Steps to encourage foreign investment in bond markets and make the overall investment environment more conducive and friendly will be enacted in a gradual manner, a central bank official said on Jan 17.
Pan Gongsheng, deputy governor of the People’s Bank of China, said: “We are preparing to launch bond index products such as bond exchange traded funds, promote interconnectivity among central depository institutions, and extend the settlement cycle for bond trading.
“The State Administration of Foreign Exchange, the currency regulator, is doing research on optimizing the arrangements for overseas investors to participate in foreign exchange hedging transactions. Besides, the PBOC will fully liberalize bond repurchase transactions at the right time and push hard with the utilization of the market for renminbi derivatives,” said Pan at the China Bond Market International Forum in Beijing.
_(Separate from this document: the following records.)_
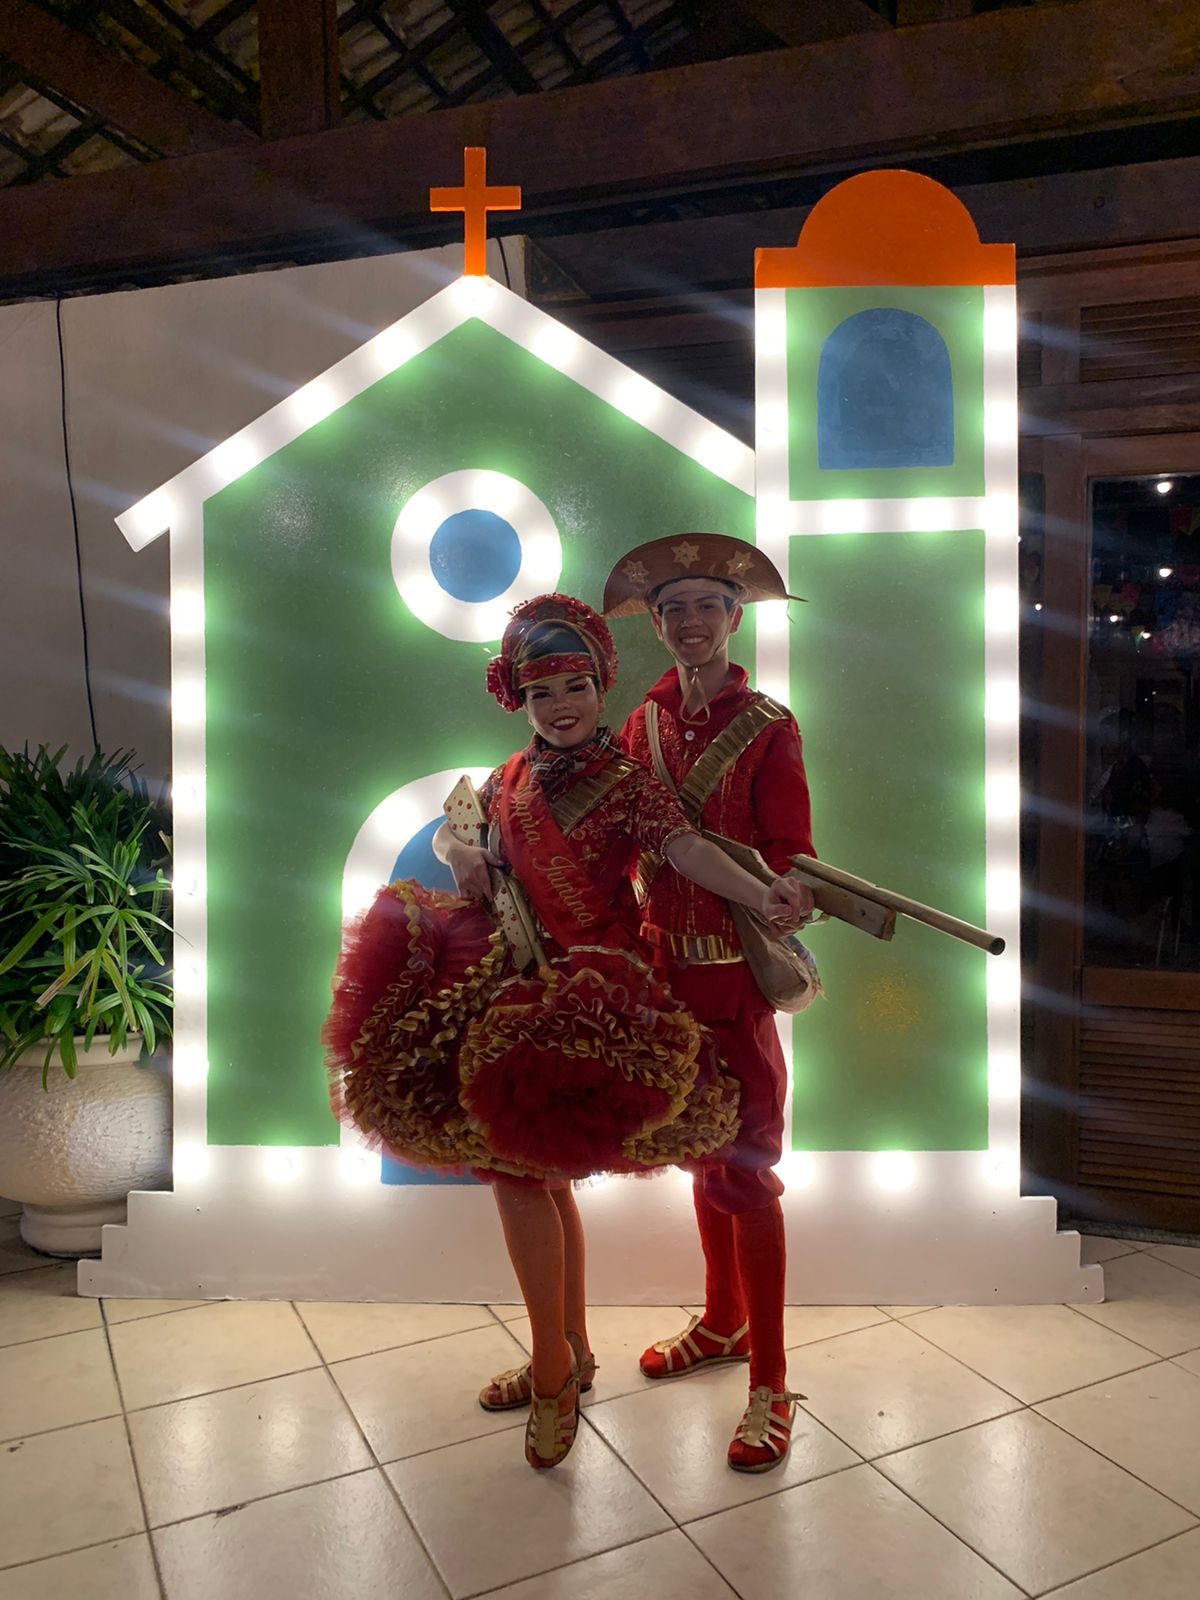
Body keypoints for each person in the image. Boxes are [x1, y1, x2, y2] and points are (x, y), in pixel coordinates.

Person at [323, 592, 808, 1470]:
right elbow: (459, 830)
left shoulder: (628, 781)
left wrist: (761, 891)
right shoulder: (509, 776)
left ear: (600, 686)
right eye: (542, 693)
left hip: (592, 1004)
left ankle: (560, 1368)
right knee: (523, 1174)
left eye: (576, 687)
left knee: (540, 1172)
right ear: (520, 700)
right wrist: (463, 855)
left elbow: (689, 850)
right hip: (513, 987)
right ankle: (566, 1353)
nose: (561, 707)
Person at [604, 534, 816, 1475]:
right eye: (674, 609)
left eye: (707, 606)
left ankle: (770, 1378)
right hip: (663, 975)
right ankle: (724, 1319)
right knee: (700, 1151)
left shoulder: (769, 725)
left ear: (734, 618)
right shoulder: (638, 725)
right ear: (656, 624)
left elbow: (792, 847)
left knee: (748, 1170)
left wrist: (792, 887)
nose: (690, 622)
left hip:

China had the third-largest bond market in the world at the end of 2018, with an aggregate balance of 86 trillion yuan ($12.7 trillion), behind the United States and Japan.
Pan said the country has accelerated the opening-up of its bond market in recent years.
“We made substantial adjustments and reforms in terms of relaxing market access management, expanding the scope of investors, lifting quota restrictions, enriching risk hedging instruments, and facilitating cross-border exchange of funds,” he said.
Currently, 1,186 overseas institutional investors have invested in Chinese onshore bonds, and their total investment reached 1.73 trillion yuan. Among these foreign institutions, 505 access the market through the Bond Connect. The balance of their existing bonds is 180 billion yuan, he said.
Data show that the net inflow of foreign funds into China’s bond market was about $100 billion last year, accounting for 80 percent of the funds flowing into the bond markets of emerging economies.